When I moved to DC back in the late 90s, I wanted to live in Dupont Circle. Nothing really shocking about that. You ask any young white person back then where was somewhere cool to live, and you can be sure that would be the first place off their lips. Possibly the only place, depending on how much they knew the city. Even Adams Morgan was still a bit questionable back then. (I remember them moving the Adams Morgan Day festival to the Mall one year to avoid gangs in the actual neighborhood).
And for the whole time I was trying to get settled in the city, Dupont Circle did glow as this ideal place to go. It’s always filled with people. It’s as safe as a big city gets. It had nothing to do with the tourist-DC. It has food, and entertainment, and people yelling strange things on the street.

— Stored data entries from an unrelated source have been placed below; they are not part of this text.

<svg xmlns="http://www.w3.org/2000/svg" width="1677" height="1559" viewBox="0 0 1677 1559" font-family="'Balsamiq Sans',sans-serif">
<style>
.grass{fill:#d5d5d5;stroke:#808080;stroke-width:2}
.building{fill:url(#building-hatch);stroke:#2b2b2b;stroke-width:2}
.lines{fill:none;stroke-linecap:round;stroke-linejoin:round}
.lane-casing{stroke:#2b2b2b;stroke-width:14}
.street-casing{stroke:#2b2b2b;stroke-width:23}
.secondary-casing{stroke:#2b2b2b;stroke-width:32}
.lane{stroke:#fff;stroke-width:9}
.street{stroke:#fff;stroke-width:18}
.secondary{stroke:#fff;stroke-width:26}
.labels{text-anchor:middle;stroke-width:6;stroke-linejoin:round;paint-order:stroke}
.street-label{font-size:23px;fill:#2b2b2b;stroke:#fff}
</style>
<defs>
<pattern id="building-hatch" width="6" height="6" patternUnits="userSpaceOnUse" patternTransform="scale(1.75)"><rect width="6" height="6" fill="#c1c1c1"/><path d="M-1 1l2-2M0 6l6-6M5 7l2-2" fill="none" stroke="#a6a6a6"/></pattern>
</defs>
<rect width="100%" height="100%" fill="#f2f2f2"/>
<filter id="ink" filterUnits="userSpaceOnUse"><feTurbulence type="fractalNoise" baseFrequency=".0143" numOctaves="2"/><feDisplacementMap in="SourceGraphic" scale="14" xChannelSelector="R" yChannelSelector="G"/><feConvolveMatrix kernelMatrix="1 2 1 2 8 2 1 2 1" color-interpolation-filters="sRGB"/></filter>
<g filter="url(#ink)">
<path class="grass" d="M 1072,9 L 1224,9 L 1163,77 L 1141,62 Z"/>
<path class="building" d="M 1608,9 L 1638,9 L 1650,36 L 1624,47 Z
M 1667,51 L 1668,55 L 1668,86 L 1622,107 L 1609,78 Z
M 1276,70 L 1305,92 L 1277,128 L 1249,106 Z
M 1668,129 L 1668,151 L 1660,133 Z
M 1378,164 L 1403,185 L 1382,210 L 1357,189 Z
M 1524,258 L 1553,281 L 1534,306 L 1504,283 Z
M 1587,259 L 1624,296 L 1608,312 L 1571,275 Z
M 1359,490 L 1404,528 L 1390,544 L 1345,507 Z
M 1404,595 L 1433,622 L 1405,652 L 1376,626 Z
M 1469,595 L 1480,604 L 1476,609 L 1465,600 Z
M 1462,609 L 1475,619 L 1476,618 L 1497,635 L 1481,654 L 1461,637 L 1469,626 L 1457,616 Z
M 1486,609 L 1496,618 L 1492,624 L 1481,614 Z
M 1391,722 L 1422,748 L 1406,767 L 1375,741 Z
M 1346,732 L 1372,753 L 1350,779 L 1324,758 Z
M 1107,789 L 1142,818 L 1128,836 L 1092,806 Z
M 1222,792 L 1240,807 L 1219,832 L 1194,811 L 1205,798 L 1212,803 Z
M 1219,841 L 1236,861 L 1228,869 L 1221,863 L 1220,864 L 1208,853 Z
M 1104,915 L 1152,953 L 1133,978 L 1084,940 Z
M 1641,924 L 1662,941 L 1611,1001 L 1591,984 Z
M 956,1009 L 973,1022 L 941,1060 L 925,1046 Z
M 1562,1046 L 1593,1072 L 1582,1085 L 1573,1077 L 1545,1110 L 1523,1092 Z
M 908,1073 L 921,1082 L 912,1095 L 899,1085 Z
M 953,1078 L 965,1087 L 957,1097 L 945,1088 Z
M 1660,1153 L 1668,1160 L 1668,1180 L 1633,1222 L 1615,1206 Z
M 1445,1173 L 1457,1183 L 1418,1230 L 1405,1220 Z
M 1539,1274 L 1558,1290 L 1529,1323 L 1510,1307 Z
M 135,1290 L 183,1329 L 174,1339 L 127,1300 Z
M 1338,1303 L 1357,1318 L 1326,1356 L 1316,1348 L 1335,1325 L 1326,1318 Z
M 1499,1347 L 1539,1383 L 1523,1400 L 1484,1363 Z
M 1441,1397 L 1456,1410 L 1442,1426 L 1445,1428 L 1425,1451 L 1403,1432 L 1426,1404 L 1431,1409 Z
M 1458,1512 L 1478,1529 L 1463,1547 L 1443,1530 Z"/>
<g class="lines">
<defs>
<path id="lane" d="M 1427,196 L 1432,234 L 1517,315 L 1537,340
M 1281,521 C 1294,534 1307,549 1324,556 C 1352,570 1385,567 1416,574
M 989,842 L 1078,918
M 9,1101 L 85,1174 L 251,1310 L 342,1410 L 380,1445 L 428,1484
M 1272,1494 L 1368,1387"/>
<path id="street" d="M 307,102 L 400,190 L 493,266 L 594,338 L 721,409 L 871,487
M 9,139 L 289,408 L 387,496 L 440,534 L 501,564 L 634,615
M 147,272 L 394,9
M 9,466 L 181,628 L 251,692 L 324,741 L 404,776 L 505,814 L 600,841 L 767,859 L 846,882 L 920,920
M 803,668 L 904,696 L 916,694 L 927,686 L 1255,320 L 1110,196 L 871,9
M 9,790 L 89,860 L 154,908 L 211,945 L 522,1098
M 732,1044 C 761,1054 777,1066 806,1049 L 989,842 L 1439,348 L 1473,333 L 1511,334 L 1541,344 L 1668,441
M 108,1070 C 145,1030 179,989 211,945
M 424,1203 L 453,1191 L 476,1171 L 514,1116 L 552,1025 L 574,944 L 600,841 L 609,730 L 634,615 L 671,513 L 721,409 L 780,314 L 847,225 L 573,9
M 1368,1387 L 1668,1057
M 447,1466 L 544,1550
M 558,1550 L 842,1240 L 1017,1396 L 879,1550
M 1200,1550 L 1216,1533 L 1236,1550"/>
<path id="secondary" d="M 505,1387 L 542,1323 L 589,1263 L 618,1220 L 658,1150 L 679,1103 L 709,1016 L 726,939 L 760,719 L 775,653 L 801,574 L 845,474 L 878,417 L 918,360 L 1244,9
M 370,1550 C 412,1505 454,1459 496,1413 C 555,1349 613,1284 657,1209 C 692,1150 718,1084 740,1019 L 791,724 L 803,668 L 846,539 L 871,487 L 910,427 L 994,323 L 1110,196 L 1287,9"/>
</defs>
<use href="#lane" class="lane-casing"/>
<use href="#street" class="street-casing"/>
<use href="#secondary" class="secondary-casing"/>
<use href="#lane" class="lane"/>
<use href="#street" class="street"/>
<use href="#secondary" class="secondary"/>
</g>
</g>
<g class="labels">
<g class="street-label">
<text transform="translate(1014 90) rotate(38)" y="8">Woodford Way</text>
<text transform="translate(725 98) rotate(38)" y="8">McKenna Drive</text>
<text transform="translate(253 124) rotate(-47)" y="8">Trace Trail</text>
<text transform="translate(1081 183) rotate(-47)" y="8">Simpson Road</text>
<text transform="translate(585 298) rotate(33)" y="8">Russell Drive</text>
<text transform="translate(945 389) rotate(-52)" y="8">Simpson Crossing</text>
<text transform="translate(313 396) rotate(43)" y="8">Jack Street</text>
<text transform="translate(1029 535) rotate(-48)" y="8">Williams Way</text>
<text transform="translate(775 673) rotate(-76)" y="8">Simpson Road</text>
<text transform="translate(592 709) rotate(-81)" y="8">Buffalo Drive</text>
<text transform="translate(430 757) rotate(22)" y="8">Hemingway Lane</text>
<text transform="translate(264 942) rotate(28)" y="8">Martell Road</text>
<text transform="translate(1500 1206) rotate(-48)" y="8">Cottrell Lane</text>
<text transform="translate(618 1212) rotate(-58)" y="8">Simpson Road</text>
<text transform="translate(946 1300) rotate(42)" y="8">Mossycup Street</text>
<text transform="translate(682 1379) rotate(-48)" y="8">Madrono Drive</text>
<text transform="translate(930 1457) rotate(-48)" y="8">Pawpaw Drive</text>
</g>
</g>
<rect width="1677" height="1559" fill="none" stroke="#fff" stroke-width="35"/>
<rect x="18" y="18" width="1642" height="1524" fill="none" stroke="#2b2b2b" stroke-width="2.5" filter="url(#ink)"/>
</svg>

I didn’t actually end up there, but wasn’t too far away. But everything that glows, fades. The circle itself isn’t much different, but the way I looked at it did. I’m not going to bore you to death by examining why my perceptions changed, but they did. The circle was still a decent place to be, but it didn’t feel magical anymore.
In the last year or two, I’ve spent a lot of times at various places around the circle. I’m not drunk enough to claim that it’s in any way magical again. But I think it’s one of the closest things DC has now to the big city image you see in melodramatic movies. In particular, I love sitting in the coffee shop, facing out the giant, old windows. They’re the biggest, highest-def, brightest movie screen you’ve ever seen. Sit there long enough and everything will walk, roll, or shamble past, eventually.
You have no idea how hard it is to not pull out my camera and spend all day taking pictures of the people passing by.